Jimmy: But... my.... joooo-o-o-o-o-oooobb
Frostbyte: Aren't you aroused by this Jimmy? I mean Amber... it's EXCITING, I'm so turned up right now, I could fire one off in the faces of Frostbyte and Falcon right now! Punches of course.
[Frostbyte scoop slams Jimmy/Amber through the bench and goes wild]
Frostbyte: EXCITING STUFF MAN WOOOOOOOO!!!!! I just can't control how insane this weekend will be
[Fade back to the Frozone once more and thankfully some sort of sanity]
Frostbyte: So Sexy Jason fancies himself a poet too does he? well how about you check this poem I wrote for you Mr.

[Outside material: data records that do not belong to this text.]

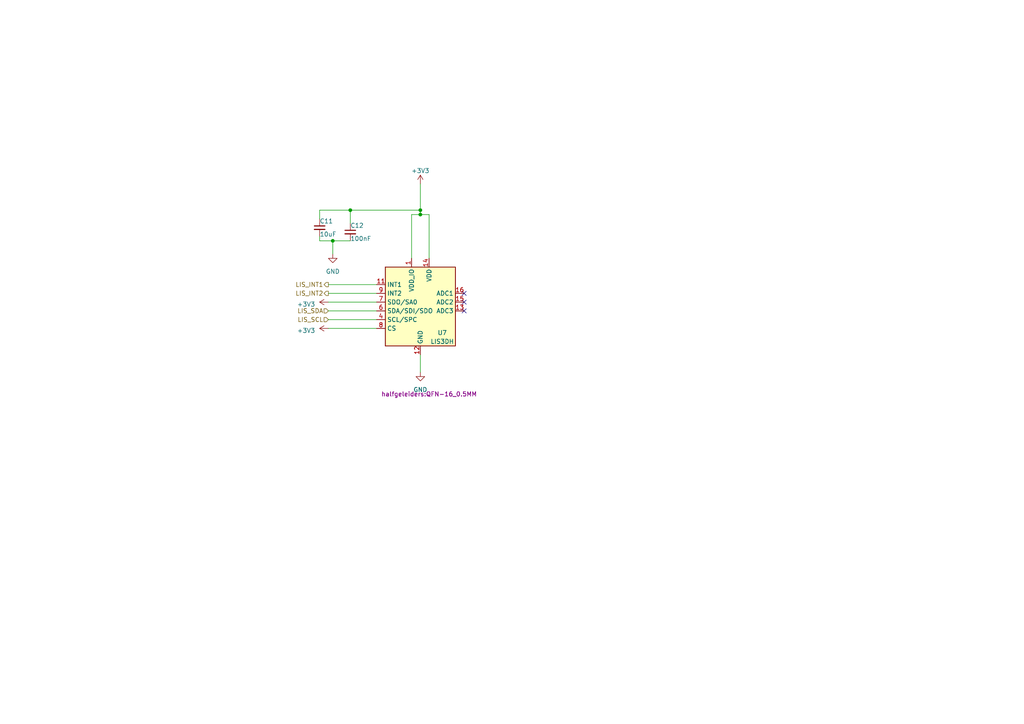
<source format=kicad_sch>
(kicad_sch (version 20210126) (generator eeschema)

  (paper "A4")

  

  (junction (at 96.52 69.85) (diameter 0.9144) (color 0 0 0 0))
  (junction (at 101.6 60.96) (diameter 0.9144) (color 0 0 0 0))
  (junction (at 121.92 60.96) (diameter 0.9144) (color 0 0 0 0))
  (junction (at 121.92 62.23) (diameter 0.9144) (color 0 0 0 0))

  (no_connect (at 134.62 85.09) (uuid f357742d-d970-4350-b1d3-84aab21865a6))
  (no_connect (at 134.62 87.63) (uuid c2a0d52f-a918-4ec0-9c88-2e6fbf5fc6b0))
  (no_connect (at 134.62 90.17) (uuid 34e80cb6-1de2-4fff-8ef3-f777a799a0cb))

  (wire (pts (xy 92.71 60.96) (xy 92.71 63.5))
    (stroke (width 0) (type solid) (color 0 0 0 0))
    (uuid f97b878d-bc3a-4d20-8ffa-9d744c075671)
  )
  (wire (pts (xy 92.71 60.96) (xy 101.6 60.96))
    (stroke (width 0) (type solid) (color 0 0 0 0))
    (uuid 95fec95a-cec0-4216-bd65-fa68189a0505)
  )
  (wire (pts (xy 92.71 68.58) (xy 92.71 69.85))
    (stroke (width 0) (type solid) (color 0 0 0 0))
    (uuid 7081cc24-fa35-41db-a07f-ff617146c5b1)
  )
  (wire (pts (xy 92.71 69.85) (xy 96.52 69.85))
    (stroke (width 0) (type solid) (color 0 0 0 0))
    (uuid 1a23562b-1fc4-4bff-a2d2-8d4d91935783)
  )
  (wire (pts (xy 95.25 82.55) (xy 109.22 82.55))
    (stroke (width 0) (type solid) (color 0 0 0 0))
    (uuid d50954e3-7548-48e8-a40a-6ea0f23c0947)
  )
  (wire (pts (xy 95.25 85.09) (xy 109.22 85.09))
    (stroke (width 0) (type solid) (color 0 0 0 0))
    (uuid 54842649-2b6f-47df-be0a-435824b8d1b9)
  )
  (wire (pts (xy 95.25 87.63) (xy 109.22 87.63))
    (stroke (width 0) (type solid) (color 0 0 0 0))
    (uuid 3ae76752-136f-4280-b245-1111c7da1e68)
  )
  (wire (pts (xy 95.25 90.17) (xy 109.22 90.17))
    (stroke (width 0) (type solid) (color 0 0 0 0))
    (uuid e1e8ba5f-7c1d-428d-a519-86898031e99d)
  )
  (wire (pts (xy 95.25 92.71) (xy 109.22 92.71))
    (stroke (width 0) (type solid) (color 0 0 0 0))
    (uuid 20c06ddf-6c53-44b8-beba-1fa58586f1cc)
  )
  (wire (pts (xy 95.25 95.25) (xy 109.22 95.25))
    (stroke (width 0) (type solid) (color 0 0 0 0))
    (uuid 261815b9-df3a-467e-9fd1-8de7e53cdbb5)
  )
  (wire (pts (xy 96.52 69.85) (xy 101.6 69.85))
    (stroke (width 0) (type solid) (color 0 0 0 0))
    (uuid b2188317-47b8-4d09-a430-557219254418)
  )
  (wire (pts (xy 96.52 73.66) (xy 96.52 69.85))
    (stroke (width 0) (type solid) (color 0 0 0 0))
    (uuid e46a8287-dcb3-45bd-aed3-d96aba379a41)
  )
  (wire (pts (xy 101.6 60.96) (xy 101.6 64.77))
    (stroke (width 0) (type solid) (color 0 0 0 0))
    (uuid 8356d3e9-0e2d-4f72-a63a-ece64a4ef0a9)
  )
  (wire (pts (xy 101.6 60.96) (xy 121.92 60.96))
    (stroke (width 0) (type solid) (color 0 0 0 0))
    (uuid 5e41bb5d-99cf-4bba-8534-bea1c95653c5)
  )
  (wire (pts (xy 119.38 62.23) (xy 121.92 62.23))
    (stroke (width 0) (type solid) (color 0 0 0 0))
    (uuid ec104946-3bd9-49c0-a817-d1df67c4d078)
  )
  (wire (pts (xy 119.38 74.93) (xy 119.38 62.23))
    (stroke (width 0) (type solid) (color 0 0 0 0))
    (uuid 8171404b-2541-4116-8f31-74a2e32a4257)
  )
  (wire (pts (xy 121.92 53.34) (xy 121.92 60.96))
    (stroke (width 0) (type solid) (color 0 0 0 0))
    (uuid c8a2e6f8-0982-4797-b0ed-8a8f3edb8e2e)
  )
  (wire (pts (xy 121.92 60.96) (xy 121.92 62.23))
    (stroke (width 0) (type solid) (color 0 0 0 0))
    (uuid 4e1fd35a-0a4f-4f4b-a0b5-45c2ac10d392)
  )
  (wire (pts (xy 121.92 62.23) (xy 124.46 62.23))
    (stroke (width 0) (type solid) (color 0 0 0 0))
    (uuid 2b575588-8dda-490d-8c21-3125200fe9dd)
  )
  (wire (pts (xy 121.92 102.87) (xy 121.92 107.95))
    (stroke (width 0) (type solid) (color 0 0 0 0))
    (uuid 49811257-16d8-4d6f-8357-3feb7a8f9821)
  )
  (wire (pts (xy 124.46 62.23) (xy 124.46 74.93))
    (stroke (width 0) (type solid) (color 0 0 0 0))
    (uuid 9663f625-9461-4793-844e-4111d1d982a1)
  )

  (hierarchical_label "LIS_INT1" (shape output) (at 95.25 82.55 180)
    (effects (font (size 1.27 1.27)) (justify right))
    (uuid 6c262327-0b94-4c0c-9346-d78188a8756e)
  )
  (hierarchical_label "LIS_INT2" (shape output) (at 95.25 85.09 180)
    (effects (font (size 1.27 1.27)) (justify right))
    (uuid 4b465995-bb6a-4c92-a4f9-77be91e80387)
  )
  (hierarchical_label "LIS_SDA" (shape input) (at 95.25 90.17 180)
    (effects (font (size 1.27 1.27)) (justify right))
    (uuid 99e81cf2-521e-4f5f-8ba7-bc4f4dfd0ec9)
  )
  (hierarchical_label "LIS_SCL" (shape input) (at 95.25 92.71 180)
    (effects (font (size 1.27 1.27)) (justify right))
    (uuid f659085a-dadb-4566-9b41-51ed535ae19e)
  )

  (symbol (lib_id "power:+3V3") (at 95.25 87.63 90) (unit 1)
    (in_bom yes) (on_board yes) (fields_autoplaced)
    (uuid 9053fb66-b2fb-4bb2-829a-6d4755e5ce1e)
    (property "Reference" "#PWR0145" (id 0) (at 99.06 87.63 0)
      (effects (font (size 1.27 1.27)) hide)
    )
    (property "Value" "+3V3" (id 1) (at 91.44 88.2649 90)
      (effects (font (size 1.27 1.27)) (justify left))
    )
    (property "Footprint" "" (id 2) (at 95.25 87.63 0)
      (effects (font (size 1.27 1.27)) hide)
    )
    (property "Datasheet" "" (id 3) (at 95.25 87.63 0)
      (effects (font (size 1.27 1.27)) hide)
    )
    (pin "1" (uuid a8b550d2-24e7-4b1c-b5b2-174ccfc81dc3))
  )

  (symbol (lib_id "power:+3V3") (at 95.25 95.25 90) (unit 1)
    (in_bom yes) (on_board yes) (fields_autoplaced)
    (uuid 4a0414d4-328f-4b5e-846c-c0d888ff53f8)
    (property "Reference" "#PWR0146" (id 0) (at 99.06 95.25 0)
      (effects (font (size 1.27 1.27)) hide)
    )
    (property "Value" "+3V3" (id 1) (at 91.44 95.8849 90)
      (effects (font (size 1.27 1.27)) (justify left))
    )
    (property "Footprint" "" (id 2) (at 95.25 95.25 0)
      (effects (font (size 1.27 1.27)) hide)
    )
    (property "Datasheet" "" (id 3) (at 95.25 95.25 0)
      (effects (font (size 1.27 1.27)) hide)
    )
    (pin "1" (uuid a8b550d2-24e7-4b1c-b5b2-174ccfc81dc3))
  )

  (symbol (lib_id "power:+3V3") (at 121.92 53.34 0) (unit 1)
    (in_bom yes) (on_board yes) (fields_autoplaced)
    (uuid 88aef5dc-ae97-4765-970f-b38e7ad6c52f)
    (property "Reference" "#PWR0144" (id 0) (at 121.92 57.15 0)
      (effects (font (size 1.27 1.27)) hide)
    )
    (property "Value" "+3V3" (id 1) (at 121.92 49.53 0))
    (property "Footprint" "" (id 2) (at 121.92 53.34 0)
      (effects (font (size 1.27 1.27)) hide)
    )
    (property "Datasheet" "" (id 3) (at 121.92 53.34 0)
      (effects (font (size 1.27 1.27)) hide)
    )
    (pin "1" (uuid a8b550d2-24e7-4b1c-b5b2-174ccfc81dc3))
  )

  (symbol (lib_id "power:GND") (at 96.52 73.66 0) (unit 1)
    (in_bom yes) (on_board yes) (fields_autoplaced)
    (uuid f0192445-7690-4343-8f51-9e7e937d666b)
    (property "Reference" "#PWR0142" (id 0) (at 96.52 80.01 0)
      (effects (font (size 1.27 1.27)) hide)
    )
    (property "Value" "GND" (id 1) (at 96.52 78.74 0))
    (property "Footprint" "" (id 2) (at 96.52 73.66 0)
      (effects (font (size 1.27 1.27)) hide)
    )
    (property "Datasheet" "" (id 3) (at 96.52 73.66 0)
      (effects (font (size 1.27 1.27)) hide)
    )
    (pin "1" (uuid fa20443c-663a-41f6-aebf-a79b351dfd25))
  )

  (symbol (lib_id "power:GND") (at 121.92 107.95 0) (unit 1)
    (in_bom yes) (on_board yes) (fields_autoplaced)
    (uuid 64b055a9-f6da-4578-9a11-d185afa7700a)
    (property "Reference" "#PWR0143" (id 0) (at 121.92 114.3 0)
      (effects (font (size 1.27 1.27)) hide)
    )
    (property "Value" "GND" (id 1) (at 121.92 113.03 0))
    (property "Footprint" "" (id 2) (at 121.92 107.95 0)
      (effects (font (size 1.27 1.27)) hide)
    )
    (property "Datasheet" "" (id 3) (at 121.92 107.95 0)
      (effects (font (size 1.27 1.27)) hide)
    )
    (pin "1" (uuid fa20443c-663a-41f6-aebf-a79b351dfd25))
  )

  (symbol (lib_id "Device:C_Small") (at 92.71 66.04 0) (unit 1)
    (in_bom yes) (on_board yes)
    (uuid 01610a78-c48a-4ea3-8a6e-e3681f66450a)
    (property "Reference" "C11" (id 0) (at 92.71 64.1349 0)
      (effects (font (size 1.27 1.27)) (justify left))
    )
    (property "Value" "10uF" (id 1) (at 92.71 67.9449 0)
      (effects (font (size 1.27 1.27)) (justify left))
    )
    (property "Footprint" "vanalles:0603" (id 2) (at 92.71 66.04 0)
      (effects (font (size 1.27 1.27)) hide)
    )
    (property "Datasheet" "~" (id 3) (at 92.71 66.04 0)
      (effects (font (size 1.27 1.27)) hide)
    )
    (pin "1" (uuid bdb5633d-be9c-4678-8d84-19c27c23884e))
    (pin "2" (uuid cc1c5ace-d3f9-4f50-a248-d605add89610))
  )

  (symbol (lib_id "Device:C_Small") (at 101.6 67.31 0) (unit 1)
    (in_bom yes) (on_board yes)
    (uuid 182071c2-2579-43b1-9b32-fb6680bb1c01)
    (property "Reference" "C12" (id 0) (at 101.6 65.4049 0)
      (effects (font (size 1.27 1.27)) (justify left))
    )
    (property "Value" "100nF" (id 1) (at 101.6 69.2149 0)
      (effects (font (size 1.27 1.27)) (justify left))
    )
    (property "Footprint" "vanalles:0603" (id 2) (at 101.6 67.31 0)
      (effects (font (size 1.27 1.27)) hide)
    )
    (property "Datasheet" "~" (id 3) (at 101.6 67.31 0)
      (effects (font (size 1.27 1.27)) hide)
    )
    (pin "1" (uuid bdb5633d-be9c-4678-8d84-19c27c23884e))
    (pin "2" (uuid cc1c5ace-d3f9-4f50-a248-d605add89610))
  )

  (symbol (lib_id "Sensor_Motion:LIS3DH") (at 121.92 87.63 0) (unit 1)
    (in_bom yes) (on_board yes)
    (uuid 93d72736-413a-4674-96fd-4c9a9a915e4e)
    (property "Reference" "U7" (id 0) (at 128.27 96.52 0))
    (property "Value" "LIS3DH" (id 1) (at 128.27 99.06 0))
    (property "Footprint" "halfgeleiders:QFN-16_0.5MM" (id 2) (at 124.46 114.3 0))
    (property "Datasheet" "https://www.st.com/resource/en/datasheet/cd00274221.pdf" (id 3) (at 116.84 90.17 0)
      (effects (font (size 1.27 1.27)) hide)
    )
    (pin "1" (uuid f28a82cf-3075-4bca-b62b-4982f572d323))
    (pin "10" (uuid 7194de02-620f-4429-ad93-22a9a00e1295))
    (pin "11" (uuid ff378078-f602-4785-ab82-e3d2d0b94be1))
    (pin "12" (uuid 4e422205-4ccd-46aa-99d2-1a02916a5c01))
    (pin "13" (uuid 2c64c8b7-83ca-4a95-9f7f-3d1319a57305))
    (pin "14" (uuid 8acf9794-8b9b-4327-bc09-8eb015518137))
    (pin "15" (uuid 7dd628d1-2468-47dd-b4fa-71fd0efd180e))
    (pin "16" (uuid 735164ba-4566-467c-bc77-c17864b0a9b4))
    (pin "2" (uuid 85836954-f875-484c-a893-986805e9ac6b))
    (pin "3" (uuid 0f53a6d5-abbf-4226-a073-69defb295575))
    (pin "4" (uuid 94c9a8a2-b14b-4ea6-82ba-b680eab092d0))
    (pin "5" (uuid d7120c40-996e-4ded-9040-0204b743d3fa))
    (pin "6" (uuid 53766213-883b-475b-b408-d7c41c2fe4dc))
    (pin "7" (uuid 59104264-9dbc-44bf-9df7-2adda6cea19f))
    (pin "8" (uuid c9278097-6309-4338-8375-c8c1fbd6e1c9))
    (pin "9" (uuid 71e7a218-b678-4b20-ac19-a19e902d86de))
  )
)

</source>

Jason
[He clears his throat and takes off the aviators]
Frostbyte: There once was this sexy guy Jason... Who got his head stuck in a Basin... when Frostbyte got there to rescue his hair... His head was as pruned as a raisin!...
[He gives himself a round of applause, the mysterious figure behind him joins in]
Frostbyte: So this is how it ends then? From metamorphosis onwards I Frostbyte will be 3 things; National Champion, On a 5 and 0 streak and after what I've left of ou and Falcon I will be the NEW sexiest guy around in nCw, I forgot to ask Jason, How does it feel to look in the mirror and know that your face isn't quite so far and away gorgeous from everyone elses any more. Knowing that you've got The Frozen One hot on your heels... literally, after that surgery, I am SMOKIN HOT. Oh and one more thing, Shiny, is NOT, sexy. It's merely a sign of over useage of lubricants. Or did you just fall in a vat of vaseline when you were a baby?
[Frosty mimics falling out of shot then rises up from the bottom of the screen smiling and flexing as if he were sexy Jason]
Frostbyte: You're watching tapes, I'm sorry I just remembered you said that! Come on man, don't you learn ANYTHING from anyone else!? Yes, I understand the irony here but seriously I lost my first two matches with this company and they were the first and last two matches I ever studied for, you are either ready or your not. The need for preparation is simply your brain trying to disguise your fears of losing. Because you know that's what's going to happen at Metamorphosis. No ammount of preparation can leave you ready for my speed, agility, confidence and surprise tactics
[He reaches down on the floor and retrieves his 'in case of emergency' bat then sits back down]
Frostbyte: Speaking of surprise tactics, check this out...
[He holds the bat up into the air, it's turqouise metal surface gleams in reflection of the studio lights. The large figure steps out from the shadows, his head still out of show. He takes a hold of the bat between his bear like paws across his chest and bends it back on itself without even straining. He drops the wrecked bat to reveal his t-shirt, It is turqouise and reads "in case of emergency" on the front]
Frostbyte: That's right, I got an upgrade. Now for all the haters and blamers out there that accuse The Frozen One of cheating or getting help to win against Mike Poncho or whatever he is last week then listen up. Help is only a bad thing in two wrestling oriented situations. When the ref is watching, and when you need it. Neither of which applied during the closing moments of my match with Magic Boy last week. You were right about one thing though captain sexy, There really are greater things to come. A championship reign for the Frozen One means guaranteed bookings and ultimately an increase in ticket sales what can I say, the little flakes out there love me! I didn't tell them to, they just chose to. I'm already ready for the both of you. Falcon, Jason, prepare to feel the chill factor, a cold front is moving through. I am Frostbyte, I am the Frozen One. Is it me? Or is it COOOOOOLLLLLDDDD IINNNNNNN HHHEEEERRREEE!?!?